## SUPPLIED PASSAGE

##############################

Eddie Guerrero’s birthday was this week. He would have been 53. Wrestlers die young—it’s an unfortunate reality of an industry whose primary corporation lobbied away state athletic commission oversight, largely looked the other way on steroid usage and drug and alcohol abuse, and created a concussion-heavy product that only changed in the wake of one of the biggest tragedies to strike wrestling—but Eddie’s death at 38 years old, one year removed from one of the most emotional world championship victories in the history of North American wrestling, is one that still hurts to meditate on. Universally beloved, and often for wildly different periods of his career (that championship win, Los Guerreros, his relationship with Chyna, the Custody of Dominick Ladder Match, the LWO, his time as Black Tiger, his team with Art Barr, pick your poison), Eddie was a relatively young man with an absurdly great body of work behind him. Old fans, new fans, wrestlers, it doesn’t matter—when Eddie’s birthday and the anniversary of his death come around, it’s a bittersweet occasion—we have cause to celebrate one of the greatest wrestlers of all time, but have to acknowledge both the gigantic hole his death left in the fabric of the medium in which he excelled and the role that medium and its relentless demand for aesthetic physical perfection played in his passing.
I want to celebrate Guerrero this week. It’s an immensely difficult task, choosing how to do so, but as I’ve so often admitted in this space, I’ve been watching wrestling since I was four years old and I was a WCW kid during the Monday Night War, so the Eddie Guerrero I hold closest to my heart, the one who frankly changed my conception of what professional wrestling could be, is the heel Eddie Guerrero of 1997. When you narrow the scope to that year, that iteration of his character, there’s really only one thing you can talk about: The lucha de apuestas match he had against Rey Mysterio Jr. at Halloween Havoc 1997. Putting his WCW Cruiserweight Championship up against Mysterio’s mask, the 14 minute match wasn’t just revolutionary—it still stands, for me at least, as the best wrestling match ever put on pay-per-view.
More World Championship Wrestling
- WCW’s Ready to Rumble and an Ode to the Modern Wrestling Fan
- The Eternal Heartbreak of Hard Times
- In 1992, Jushin Liger and Brian Pillman Changed American Wrestling
14 minutes. Consider that span of time. It’s a subject for another essay, one that’s metaphysically beyond me, but wrestling is an artform that is fundamentally intertwined with the passage of time. Every wrestling match has a time limit, title matches often stretching out to a hypothetical 60 minutes, and while that’s true in a kayfabe sense, wrestling is a tightly controlled, televised product that can be analyzed down to the quarter hour if you’re a dork, so the wrestler’s task is to take time—both the advertised amount told to the audience and the time given to them by the booker—and make something with it that’s simultaneously compact and infinite, fitting both the structure of a produced show and the idea that wrestlers are legitimate athletes prepared to fight for as long as it takes to finish the job. 14 minutes is not a lot of time, especially for two workhorses like Guerrero and Mysterio, two men who could—and frequently did—go much longer than that, often with results that nearly reached the zenith of Halloween Havoc 1997. That neither did is hardly to their detriment—nobody wrestling with the limitations commercialized wrestling in the United States places on its performers has.

##############################

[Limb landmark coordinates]
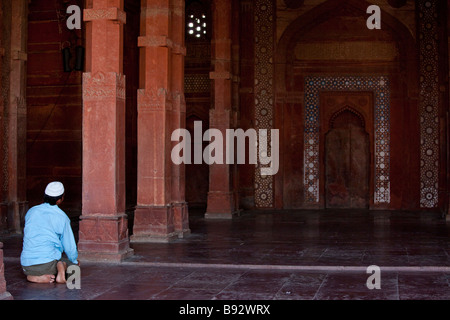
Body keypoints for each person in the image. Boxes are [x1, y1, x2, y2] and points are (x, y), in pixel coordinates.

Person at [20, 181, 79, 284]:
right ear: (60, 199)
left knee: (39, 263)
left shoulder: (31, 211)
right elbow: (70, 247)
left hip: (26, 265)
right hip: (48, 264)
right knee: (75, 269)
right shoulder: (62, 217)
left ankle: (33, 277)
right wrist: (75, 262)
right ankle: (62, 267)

##############################

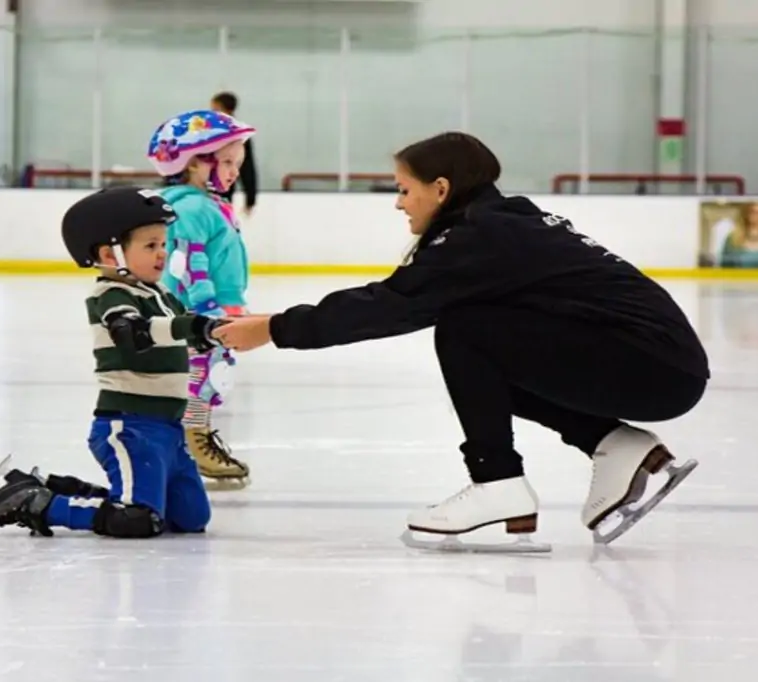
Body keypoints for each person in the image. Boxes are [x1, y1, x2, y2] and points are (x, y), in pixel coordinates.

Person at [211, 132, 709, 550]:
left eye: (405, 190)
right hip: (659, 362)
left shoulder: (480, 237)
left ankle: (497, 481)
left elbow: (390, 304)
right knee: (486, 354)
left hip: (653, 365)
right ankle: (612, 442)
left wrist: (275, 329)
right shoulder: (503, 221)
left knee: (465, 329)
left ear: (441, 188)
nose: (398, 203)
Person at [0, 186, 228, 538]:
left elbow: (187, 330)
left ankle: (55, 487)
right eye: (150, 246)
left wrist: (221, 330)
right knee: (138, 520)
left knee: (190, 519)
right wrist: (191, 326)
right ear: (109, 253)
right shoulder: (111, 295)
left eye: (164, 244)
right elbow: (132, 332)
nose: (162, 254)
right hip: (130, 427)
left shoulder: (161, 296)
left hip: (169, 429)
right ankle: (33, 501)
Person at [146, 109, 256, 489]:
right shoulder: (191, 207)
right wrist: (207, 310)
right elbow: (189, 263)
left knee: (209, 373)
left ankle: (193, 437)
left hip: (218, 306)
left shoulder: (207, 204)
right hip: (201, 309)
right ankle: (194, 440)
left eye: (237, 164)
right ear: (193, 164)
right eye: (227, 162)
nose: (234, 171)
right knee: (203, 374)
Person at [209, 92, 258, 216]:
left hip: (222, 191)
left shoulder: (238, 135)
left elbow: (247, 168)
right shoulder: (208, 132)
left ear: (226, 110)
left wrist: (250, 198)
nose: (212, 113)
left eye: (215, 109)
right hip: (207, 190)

##############################

## WORK REQUIRED
According to the Eddie Guerrero essay, why is the heel Guerrero of 1997 the version of him the writer holds closest? Answer in one to three sentences.

## EXERCISE OUTPUT
The writer has watched wrestling since age four and was a WCW kid during the Monday Night War. That 1997 heel Guerrero frankly changed the writer's conception of what professional wrestling could be.